● **Exercise brief**: Copy the data below verbatim, omitting the pictures from your copy.

━━━━━ The data

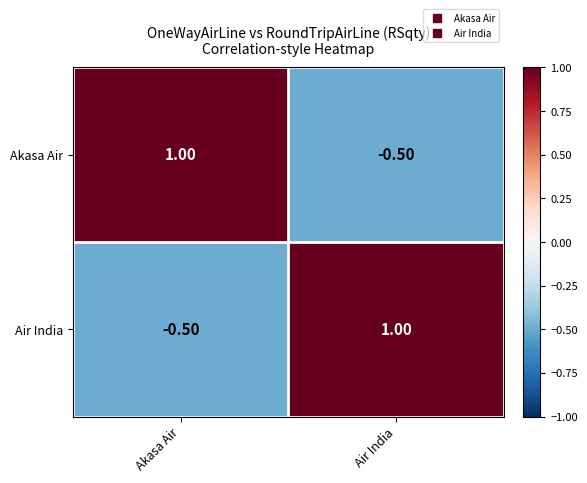

Rank the categories by Akasa Air value from lowest to highest.

Air India, Akasa Air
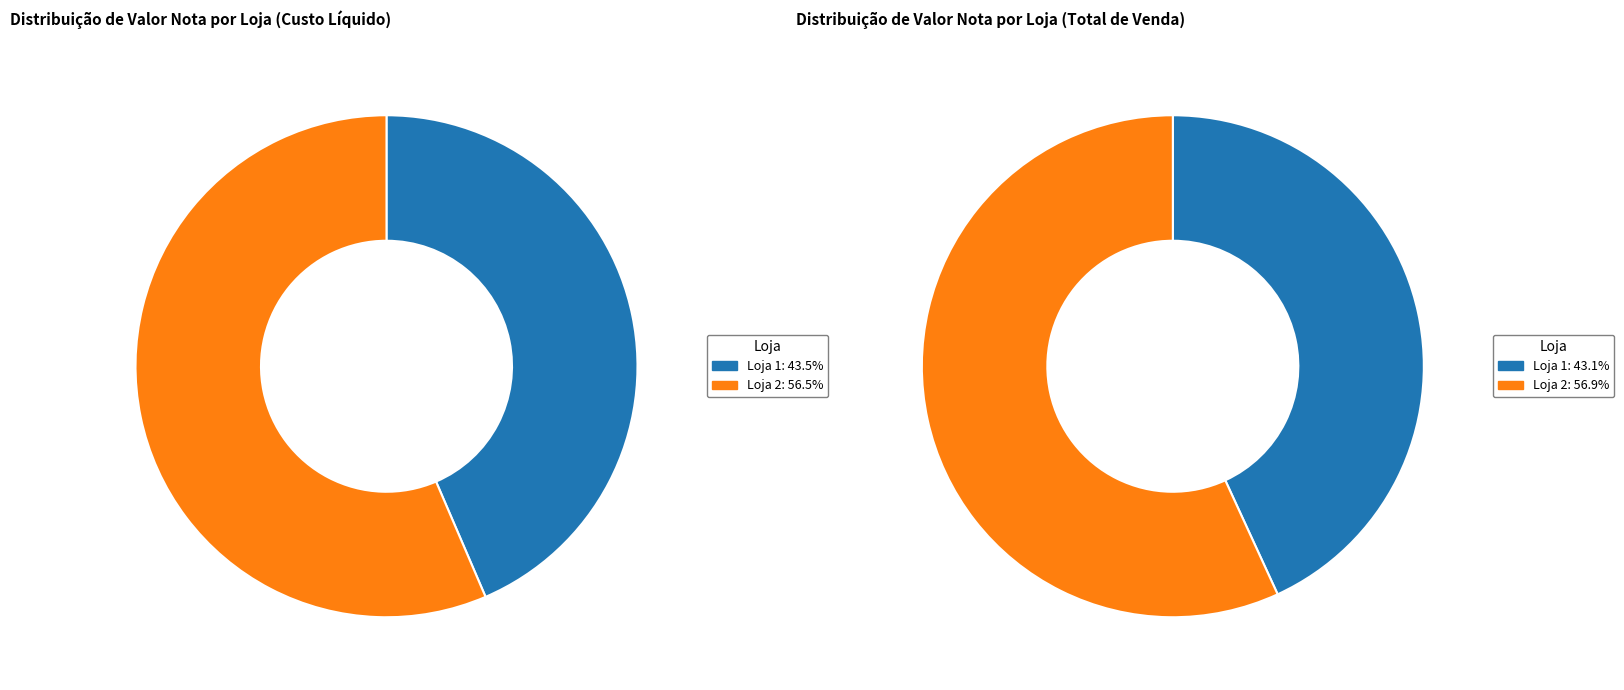

How many slices are in this pie chart?

2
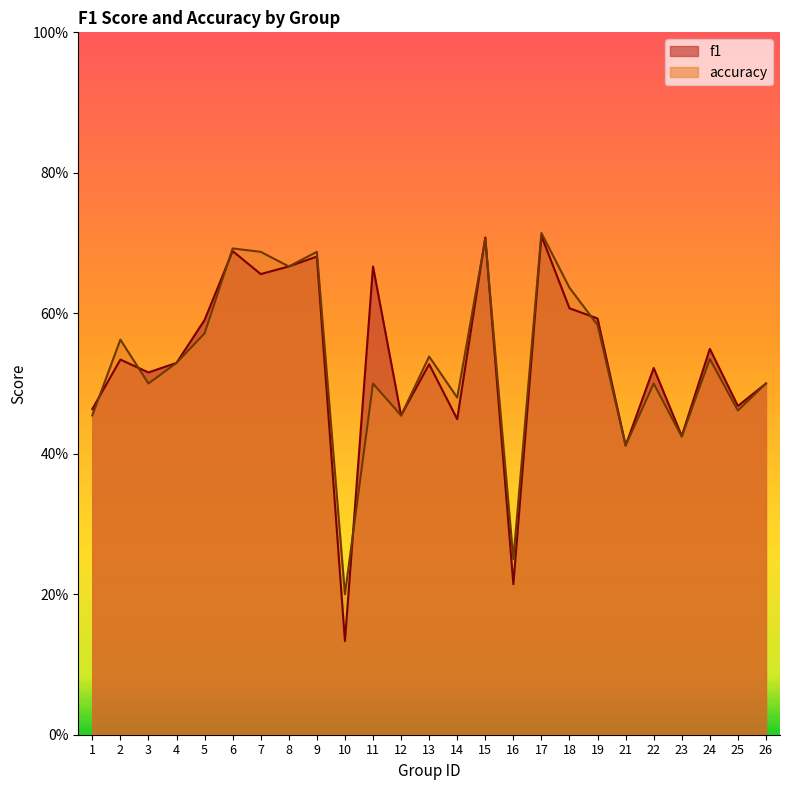

Does the chart display data point markers on the line(s)?

No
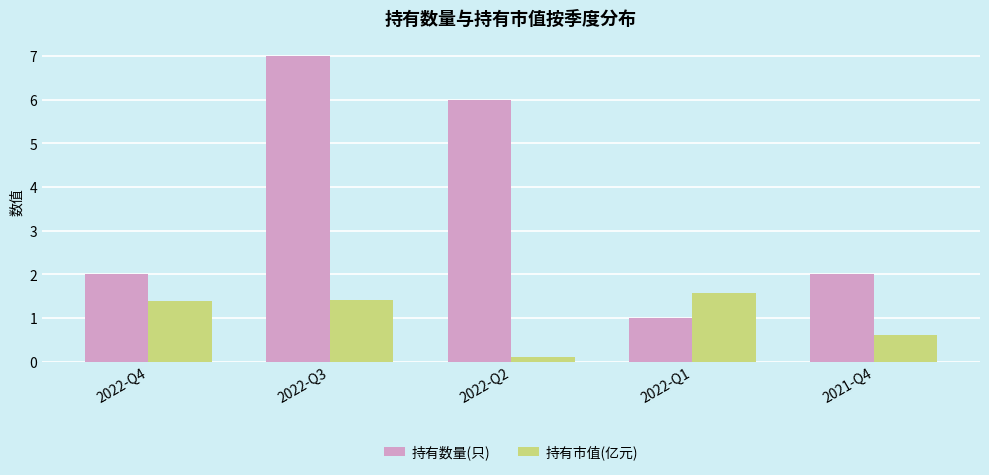

Rank the series by their maximum value, from highest to lowest.

持有数量(只), 持有市值(亿元)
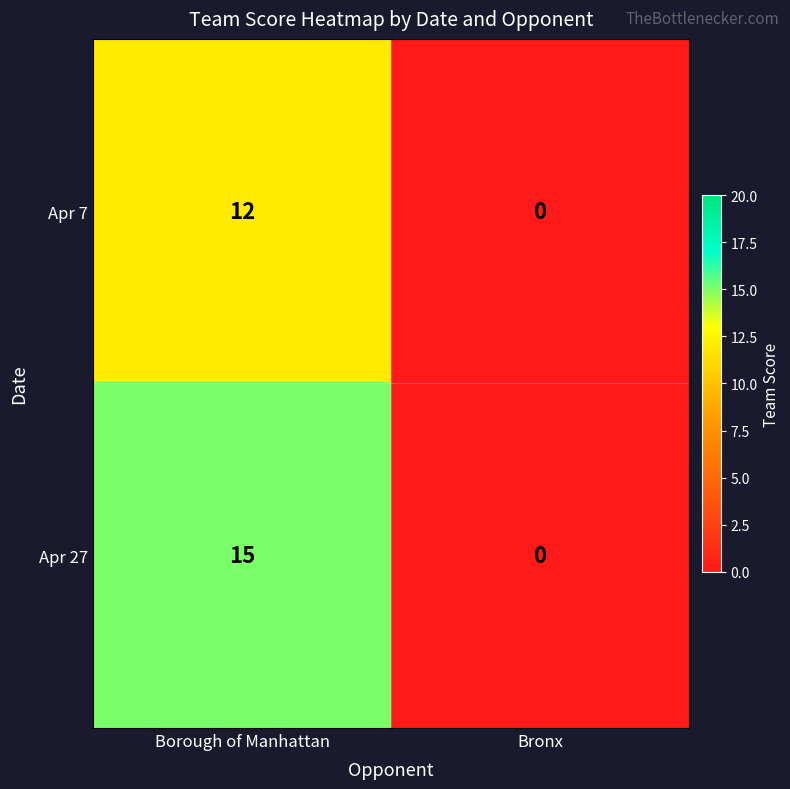

Reading left to right, transcribe all the data shown in this chart.

Apr 7: Borough of Manhattan=12	Bronx=0
Apr 27: Borough of Manhattan=15	Bronx=0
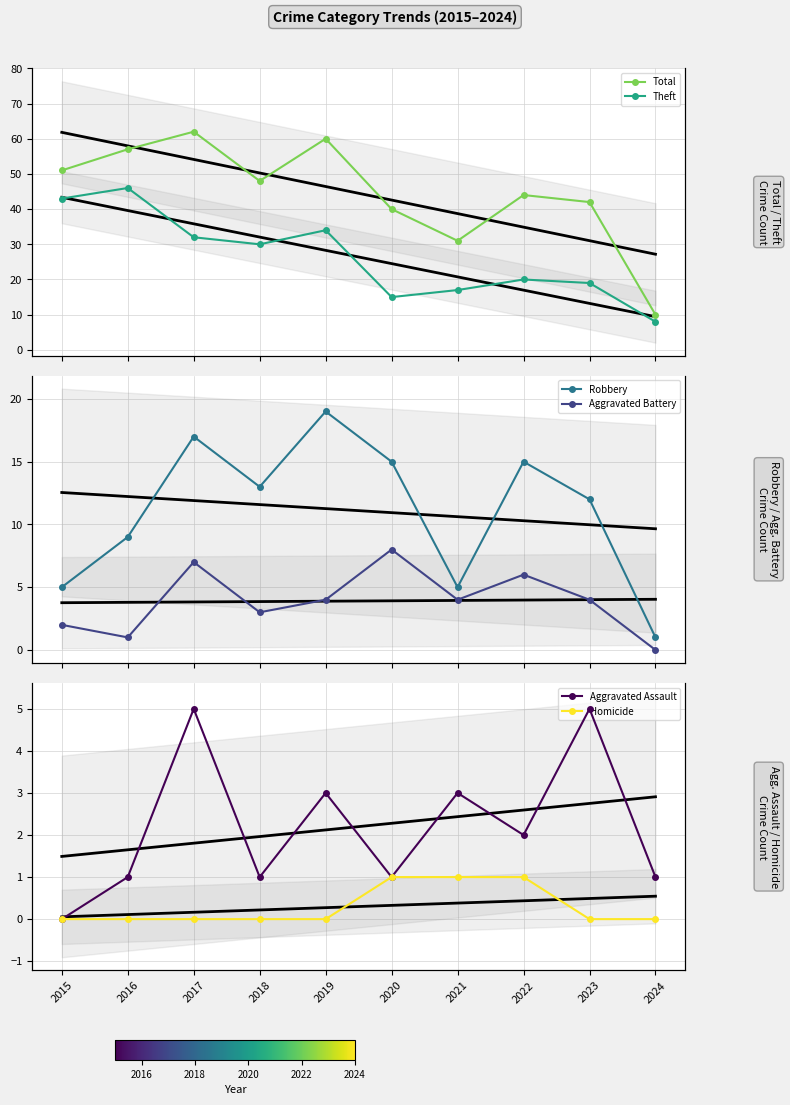

What is the sum of the Aggravated Battery values at 2017 and 2024?

7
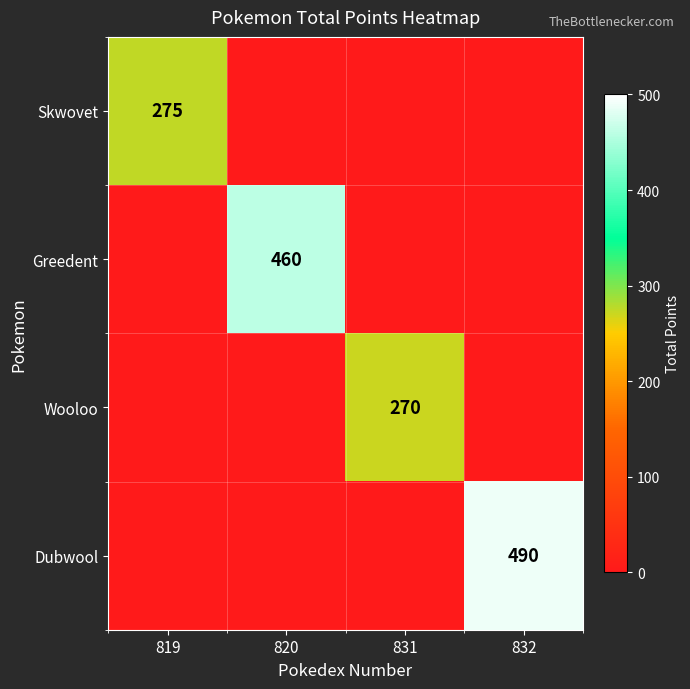

At which category is the sum across all series the highest?

832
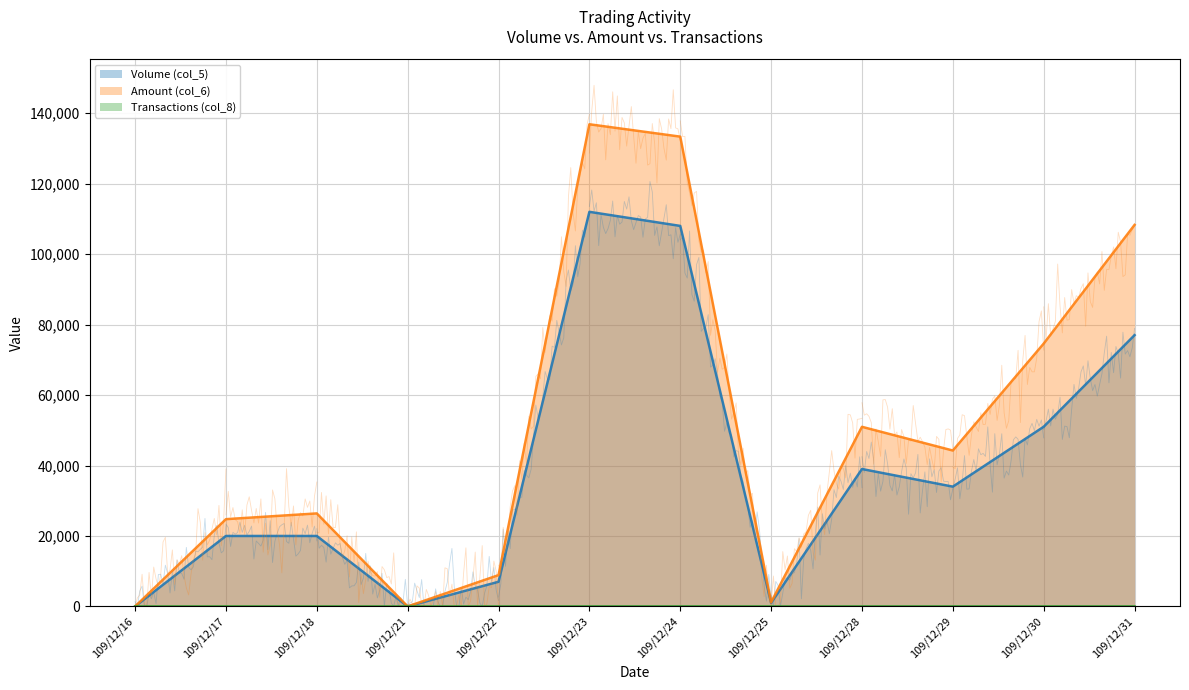

List the labels in order of Volume (col_5) value, smallest first.

109/12/16, 109/12/21, 109/12/25, 109/12/22, 109/12/17, 109/12/18, 109/12/29, 109/12/28, 109/12/30, 109/12/31, 109/12/24, 109/12/23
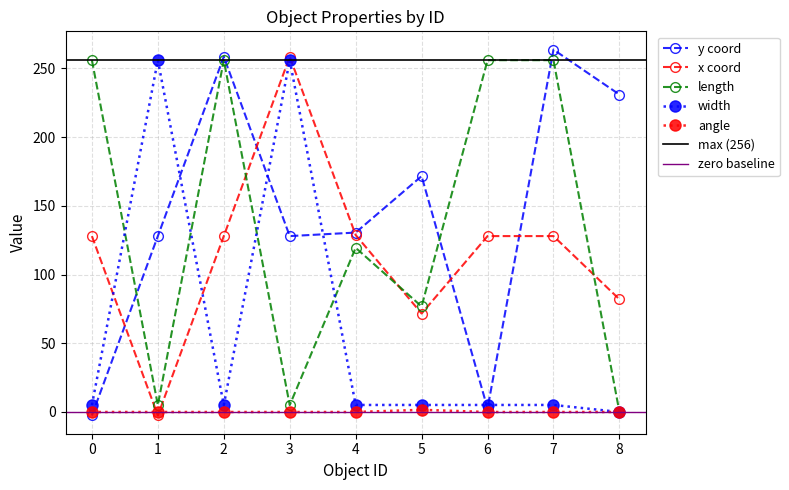

What is the approximate value of width at 5?

5.1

━━━━━━━━━━

● **Task answer**:
Rank the categories by Akasa Air value from lowest to highest.

Air India, Akasa Air

How many slices are in this pie chart?

2

Does the chart display data point markers on the line(s)?

No

Rank the series by their maximum value, from highest to lowest.

持有数量(只), 持有市值(亿元)

Reading left to right, transcribe all the data shown in this chart.

Apr 7: Borough of Manhattan=12	Bronx=0
Apr 27: Borough of Manhattan=15	Bronx=0

What is the sum of the Aggravated Battery values at 2017 and 2024?

7

At which category is the sum across all series the highest?

832

List the labels in order of Volume (col_5) value, smallest first.

109/12/16, 109/12/21, 109/12/25, 109/12/22, 109/12/17, 109/12/18, 109/12/29, 109/12/28, 109/12/30, 109/12/31, 109/12/24, 109/12/23

What is the approximate value of width at 5?

5.1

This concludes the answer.